Markus Persson, the visionary developer behind one of the most popular independent games of all time Minecraft, has stopped working on his newest creation 0x10c.
This newest game, a space game Persson describes as being “about actually being in character in space rather than playing as a space ship like you do in most space games.” The game had a lot of reported exciting features, like an in-game computer that could infect other players with viruses and could be programmed. Understandably due to Minecraft’s insane success (Mojang reported £57m profit in 2012), there has been a lot of interest in the independent community about this game.

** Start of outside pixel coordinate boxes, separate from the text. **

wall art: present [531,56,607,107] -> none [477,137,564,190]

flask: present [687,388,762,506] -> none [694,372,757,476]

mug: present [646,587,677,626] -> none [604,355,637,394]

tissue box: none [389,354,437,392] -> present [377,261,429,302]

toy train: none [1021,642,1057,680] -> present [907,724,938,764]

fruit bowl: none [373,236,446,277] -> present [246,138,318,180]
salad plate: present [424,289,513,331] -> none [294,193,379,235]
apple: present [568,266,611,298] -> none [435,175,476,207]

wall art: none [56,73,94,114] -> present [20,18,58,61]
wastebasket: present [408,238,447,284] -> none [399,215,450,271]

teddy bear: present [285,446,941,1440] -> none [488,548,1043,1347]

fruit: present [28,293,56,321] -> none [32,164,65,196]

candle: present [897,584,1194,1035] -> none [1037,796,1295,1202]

Notch cites the pressure of the community in his blog post addressing the subject, but he doesn’t blame their interest. Instead, he says “It was quite ambition, but I was fairly sure I could pull it off. And besides, if I failed, so what?…What I hadn’t considered was that a lot more people cared about my games now.”
For Perrson it seems that a great deal of the fun was taken out of the project by having to manage the expectations of others. The joy of developing was greater when he was working on a small project no one knew anything about.
While the news will be disappointing to some excited fans, there is a community crafted version of 0x10c called Project Trillek you can read more about that here.
And gaming hasn’t lost anything. Persson isn’t giving up the torch. In closing, he writes; “I want to do smaller games that can fail. I want to experiment and develop and think and tinker and tweak. So that’s what I’m going to do.”